At a media gathering Nov. 15 in Stockholm, the IFPI confirmed it would extend its campaign for the first time to individuals in Sweden, Switzerland, Argentina, Hong Kong and Singapore.
As of Nov. 15, the number of legal actions brought by the industry is roughly 3,800 across 16 countries outside the United States. Including the United States, the number of cases worldwide now stands at about 19,000.
IFPI chairman/CEO John Kennedy says that the latest actions herald a “significant escalation” in its enforcement measures. This is the fourth such wave since the IFPI launched its P2P initiative in March 2004.
And with an estimated two million titles licensed to the 300-plus legitimate services in operation globally, illegal downloading would no longer be tolerated, Kennedy affirmed.

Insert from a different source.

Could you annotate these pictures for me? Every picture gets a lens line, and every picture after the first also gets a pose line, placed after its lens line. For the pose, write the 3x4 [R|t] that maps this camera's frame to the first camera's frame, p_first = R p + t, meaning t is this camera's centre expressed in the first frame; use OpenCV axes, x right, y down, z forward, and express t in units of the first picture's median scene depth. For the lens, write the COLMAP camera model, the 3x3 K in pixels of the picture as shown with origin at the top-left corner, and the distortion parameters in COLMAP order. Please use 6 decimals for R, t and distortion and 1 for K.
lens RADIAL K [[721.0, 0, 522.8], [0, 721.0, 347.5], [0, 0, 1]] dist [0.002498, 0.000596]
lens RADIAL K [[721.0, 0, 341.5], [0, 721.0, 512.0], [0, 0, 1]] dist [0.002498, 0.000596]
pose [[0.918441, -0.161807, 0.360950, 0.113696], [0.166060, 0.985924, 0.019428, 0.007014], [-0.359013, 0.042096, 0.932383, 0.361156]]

“The message today is that, from Sweden to Hong Kong and from Singapore to Argentina, there are no havens for the theft of music on the Internet,” comments IFPI chairman/CEO John Kennedy. “Today there is simply no excuse to steal music on the Internet instead of buying music legally.”

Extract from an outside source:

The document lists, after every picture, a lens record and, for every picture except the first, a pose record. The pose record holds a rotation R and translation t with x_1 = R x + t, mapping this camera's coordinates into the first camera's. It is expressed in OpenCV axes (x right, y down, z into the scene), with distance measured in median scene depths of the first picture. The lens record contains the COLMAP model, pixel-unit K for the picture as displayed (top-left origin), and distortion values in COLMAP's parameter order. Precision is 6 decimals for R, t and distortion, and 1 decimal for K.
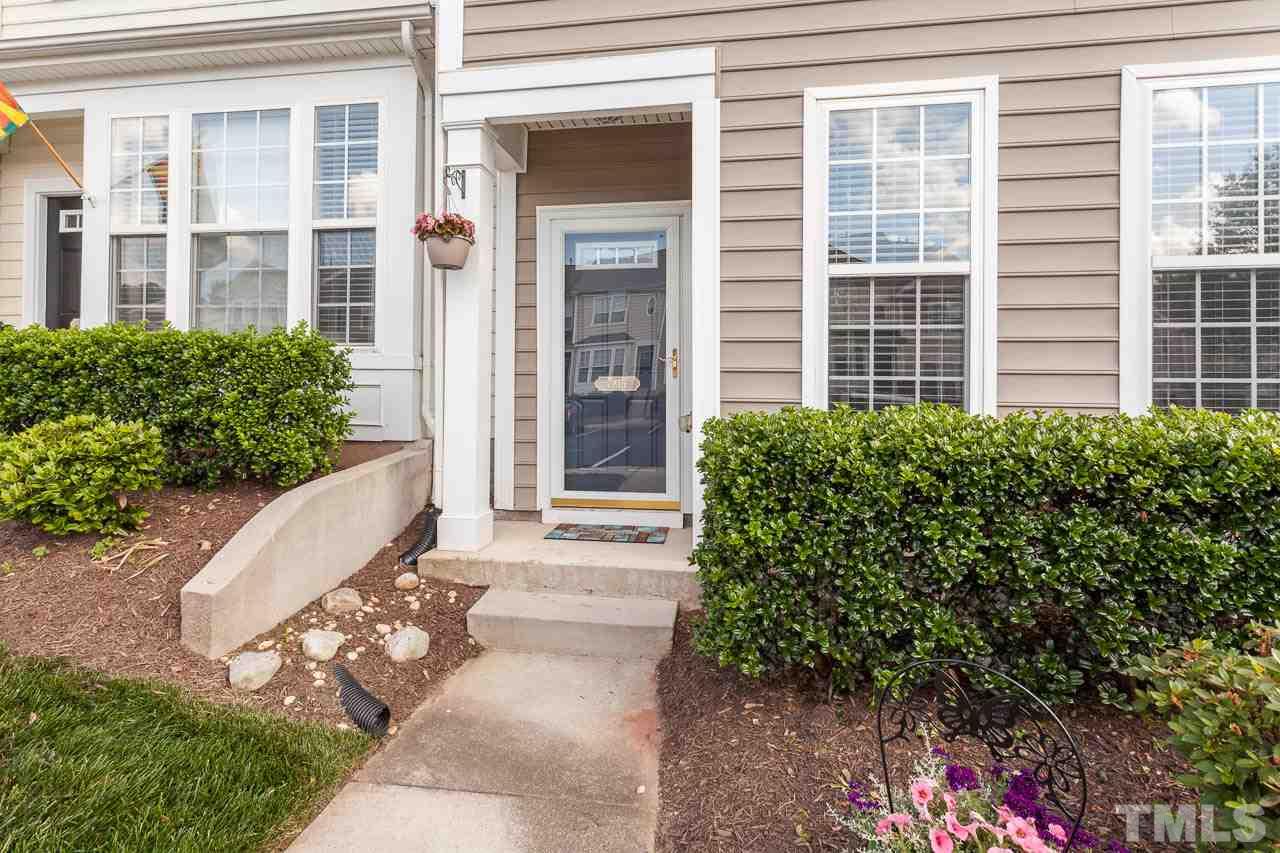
lens RADIAL K [[622.9, 0, 640.0], [0, 622.9, 379.8], [0, 0, 1]] dist [0.002210, 0.000320]
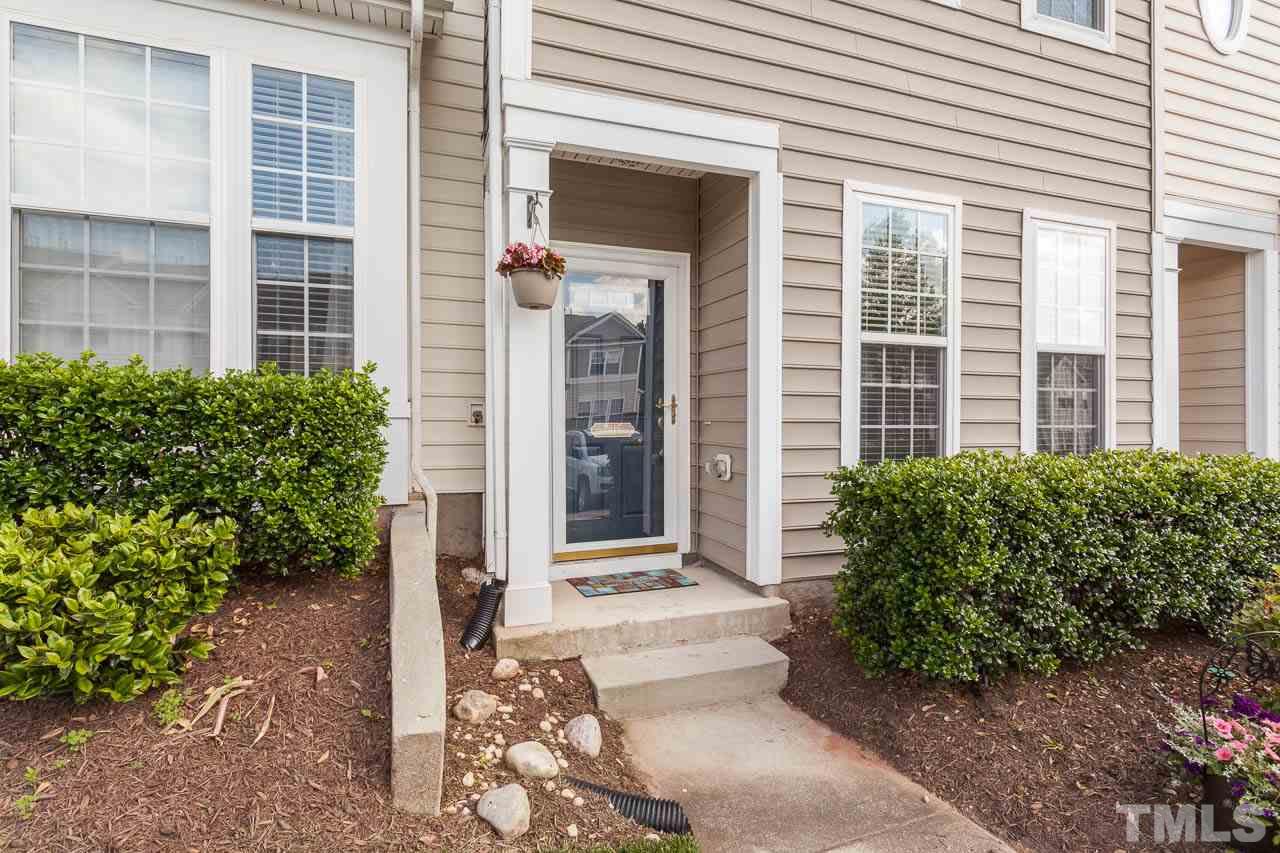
lens RADIAL K [[611.6, 0, 635.2], [0, 611.6, 419.5], [0, 0, 1]] dist [0.000478, 0.000093]
pose [[0.875370, -0.007760, 0.483391, -0.639552], [0.000433, 0.999883, 0.015266, -0.035034], [-0.483453, -0.013154, 0.875271, 0.182482]]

The IFPI’s move comes on the heels of the landmark settlement between motion picture studios and the music industry with P2P service Grokster. After a four-year legal battle during which the U.S. Supreme Court held that copyright law prohibits companies from inducing infringement, Grokster agreed to shutter its service and pay $50 million in damages rather than risk a higher ultimate judgment.
Against a backdrop of growth in broadband usage, the IFPI suggests its campaign is beginning to show results. The number of illegal music files on the Internet rose slightly to around 900 million in the first half of 2005, while broadband penetration globally rose 13%, the IFPI says.
In its latest wave of lawsuits, the trade body said it had targeted users of all the leading unauthorized p2p networks, including FastTrack, Gnutella, eDonkey, DirectConnect, BitTorrent, WinMX, and SoulSeek.
Individual offenders, who are described typically as men between 20-30, will be sought to pay sums of $3,000 or more for uploading copyrighted music on peer-to-peer networks.
As part of the music industry’s multi-prong campaign on P2P, more than 52 million instant messages have been sent to-date to illegal music file-sharers in 17 countries.